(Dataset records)
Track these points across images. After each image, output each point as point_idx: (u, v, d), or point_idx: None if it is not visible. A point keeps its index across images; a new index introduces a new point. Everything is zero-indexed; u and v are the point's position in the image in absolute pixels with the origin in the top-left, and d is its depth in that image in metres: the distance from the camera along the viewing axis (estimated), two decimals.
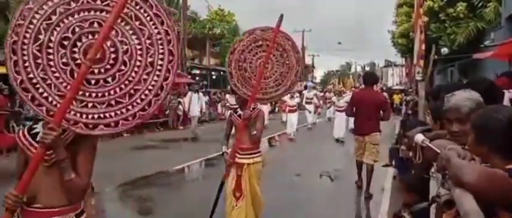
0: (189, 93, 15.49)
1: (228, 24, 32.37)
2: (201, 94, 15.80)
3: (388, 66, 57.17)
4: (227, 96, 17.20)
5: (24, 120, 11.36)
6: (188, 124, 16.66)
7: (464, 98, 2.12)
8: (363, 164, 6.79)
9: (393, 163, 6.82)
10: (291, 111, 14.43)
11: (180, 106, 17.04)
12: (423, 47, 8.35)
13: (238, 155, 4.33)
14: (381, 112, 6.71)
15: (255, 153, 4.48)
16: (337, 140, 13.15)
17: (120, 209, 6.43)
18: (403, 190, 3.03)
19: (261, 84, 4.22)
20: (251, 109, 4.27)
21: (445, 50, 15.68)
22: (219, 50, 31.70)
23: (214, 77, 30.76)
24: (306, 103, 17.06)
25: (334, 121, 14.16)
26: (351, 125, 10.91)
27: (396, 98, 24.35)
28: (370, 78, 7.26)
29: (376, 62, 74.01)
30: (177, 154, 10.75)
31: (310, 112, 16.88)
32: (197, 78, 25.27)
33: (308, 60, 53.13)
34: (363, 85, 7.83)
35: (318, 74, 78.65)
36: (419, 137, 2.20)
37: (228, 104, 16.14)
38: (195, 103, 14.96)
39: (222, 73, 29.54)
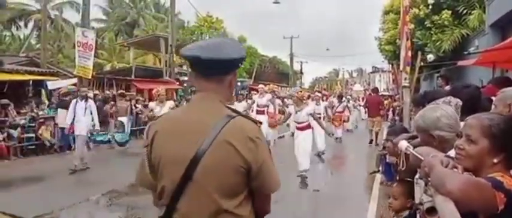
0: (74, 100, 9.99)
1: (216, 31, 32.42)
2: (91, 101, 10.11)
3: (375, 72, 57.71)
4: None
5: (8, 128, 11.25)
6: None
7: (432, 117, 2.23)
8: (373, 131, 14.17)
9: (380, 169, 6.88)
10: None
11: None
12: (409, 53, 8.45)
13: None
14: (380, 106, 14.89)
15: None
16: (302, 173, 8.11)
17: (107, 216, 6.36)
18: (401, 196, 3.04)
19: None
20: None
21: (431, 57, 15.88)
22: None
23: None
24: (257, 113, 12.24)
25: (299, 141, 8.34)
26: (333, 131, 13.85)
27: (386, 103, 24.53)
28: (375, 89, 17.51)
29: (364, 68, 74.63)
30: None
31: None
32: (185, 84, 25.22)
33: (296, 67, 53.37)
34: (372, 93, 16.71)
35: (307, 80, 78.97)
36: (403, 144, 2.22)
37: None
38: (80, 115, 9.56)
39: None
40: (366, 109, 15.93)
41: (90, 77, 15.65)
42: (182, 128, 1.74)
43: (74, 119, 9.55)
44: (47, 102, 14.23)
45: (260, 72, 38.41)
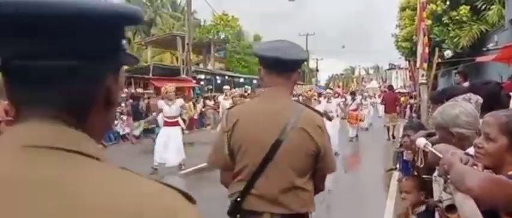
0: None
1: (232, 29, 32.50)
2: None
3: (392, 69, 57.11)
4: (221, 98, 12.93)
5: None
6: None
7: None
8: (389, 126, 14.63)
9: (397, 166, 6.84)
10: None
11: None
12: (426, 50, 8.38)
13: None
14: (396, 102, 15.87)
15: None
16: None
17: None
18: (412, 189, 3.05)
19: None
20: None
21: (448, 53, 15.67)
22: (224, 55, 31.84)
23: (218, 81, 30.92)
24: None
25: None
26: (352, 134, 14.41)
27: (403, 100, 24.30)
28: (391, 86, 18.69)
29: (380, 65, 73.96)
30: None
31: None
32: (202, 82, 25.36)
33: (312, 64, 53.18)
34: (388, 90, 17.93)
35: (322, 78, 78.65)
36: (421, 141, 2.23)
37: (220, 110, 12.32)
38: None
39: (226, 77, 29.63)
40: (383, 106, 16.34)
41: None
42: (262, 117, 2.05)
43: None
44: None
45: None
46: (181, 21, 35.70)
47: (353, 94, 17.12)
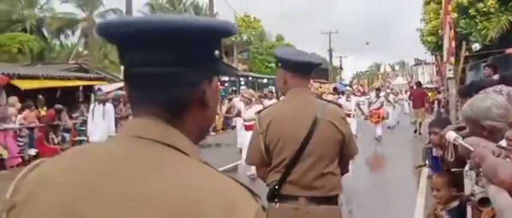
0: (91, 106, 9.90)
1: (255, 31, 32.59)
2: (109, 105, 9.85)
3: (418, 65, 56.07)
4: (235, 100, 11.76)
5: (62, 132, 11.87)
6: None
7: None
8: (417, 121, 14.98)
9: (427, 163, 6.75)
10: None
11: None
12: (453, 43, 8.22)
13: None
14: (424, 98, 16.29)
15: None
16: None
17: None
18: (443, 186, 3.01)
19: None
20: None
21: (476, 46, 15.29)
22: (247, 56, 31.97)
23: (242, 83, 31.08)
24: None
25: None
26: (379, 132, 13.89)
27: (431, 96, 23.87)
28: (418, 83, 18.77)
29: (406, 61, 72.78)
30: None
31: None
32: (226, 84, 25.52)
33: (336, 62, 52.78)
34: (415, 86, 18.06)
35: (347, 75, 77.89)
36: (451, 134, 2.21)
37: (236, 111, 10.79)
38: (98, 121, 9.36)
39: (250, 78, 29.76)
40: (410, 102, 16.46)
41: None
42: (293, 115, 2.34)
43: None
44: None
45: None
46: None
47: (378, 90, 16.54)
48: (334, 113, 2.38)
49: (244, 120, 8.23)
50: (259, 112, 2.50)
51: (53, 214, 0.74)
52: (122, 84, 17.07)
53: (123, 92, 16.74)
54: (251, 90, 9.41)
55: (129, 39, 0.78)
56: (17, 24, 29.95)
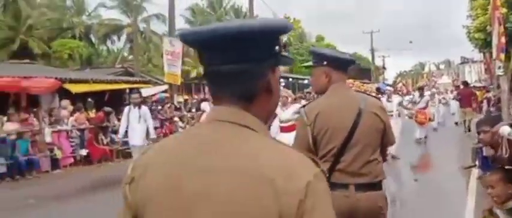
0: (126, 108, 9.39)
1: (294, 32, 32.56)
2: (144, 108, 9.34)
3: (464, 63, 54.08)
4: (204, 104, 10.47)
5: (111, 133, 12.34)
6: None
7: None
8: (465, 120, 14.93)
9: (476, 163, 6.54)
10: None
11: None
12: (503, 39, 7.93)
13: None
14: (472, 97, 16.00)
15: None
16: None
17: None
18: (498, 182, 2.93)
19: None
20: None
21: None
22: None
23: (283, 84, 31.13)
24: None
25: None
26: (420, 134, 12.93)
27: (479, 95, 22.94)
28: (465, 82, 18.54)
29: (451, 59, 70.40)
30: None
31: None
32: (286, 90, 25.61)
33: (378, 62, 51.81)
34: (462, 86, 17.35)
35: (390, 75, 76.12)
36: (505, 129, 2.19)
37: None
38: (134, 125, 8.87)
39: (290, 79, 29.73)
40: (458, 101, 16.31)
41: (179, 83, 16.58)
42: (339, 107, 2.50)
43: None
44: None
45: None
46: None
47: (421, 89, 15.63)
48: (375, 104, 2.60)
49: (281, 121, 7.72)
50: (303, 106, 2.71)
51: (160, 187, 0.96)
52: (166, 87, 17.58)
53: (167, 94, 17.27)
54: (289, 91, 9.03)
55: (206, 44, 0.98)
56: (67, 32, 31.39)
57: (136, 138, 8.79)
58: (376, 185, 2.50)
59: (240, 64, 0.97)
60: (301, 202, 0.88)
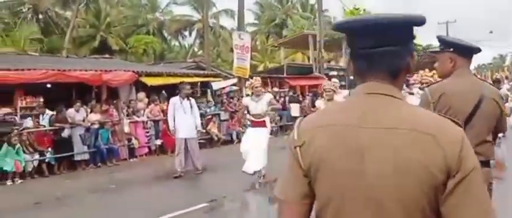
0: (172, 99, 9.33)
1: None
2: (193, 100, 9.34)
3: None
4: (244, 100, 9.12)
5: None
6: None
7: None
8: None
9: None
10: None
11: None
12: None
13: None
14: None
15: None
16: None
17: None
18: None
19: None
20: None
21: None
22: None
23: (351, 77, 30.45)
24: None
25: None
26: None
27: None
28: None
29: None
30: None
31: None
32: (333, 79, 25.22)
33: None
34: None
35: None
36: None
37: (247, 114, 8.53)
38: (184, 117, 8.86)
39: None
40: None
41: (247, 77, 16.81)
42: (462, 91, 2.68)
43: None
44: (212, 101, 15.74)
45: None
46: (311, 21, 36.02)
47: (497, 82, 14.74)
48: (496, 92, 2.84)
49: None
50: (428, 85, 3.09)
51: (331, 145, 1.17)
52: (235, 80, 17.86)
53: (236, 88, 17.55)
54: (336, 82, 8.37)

→ **TASK BRIEF**: Print out the entries above word for word from the first line to the line containing "0: (189, 93, 15.49)", both included, omitting the pictures.

→ **YOUR RESPONSE**:
Track these points across images. After each image, output each point as point_idx: (u, v, d), or point_idx: None if it is not visible. A point keeps its index across images; a new index introduces a new point. Everything is zero-indexed; u and v are the point's position in the image in absolute pixels with the origin in the top-left, and d is its depth in that image in metres: the distance from the camera along the viewing axis (estimated), two decimals.
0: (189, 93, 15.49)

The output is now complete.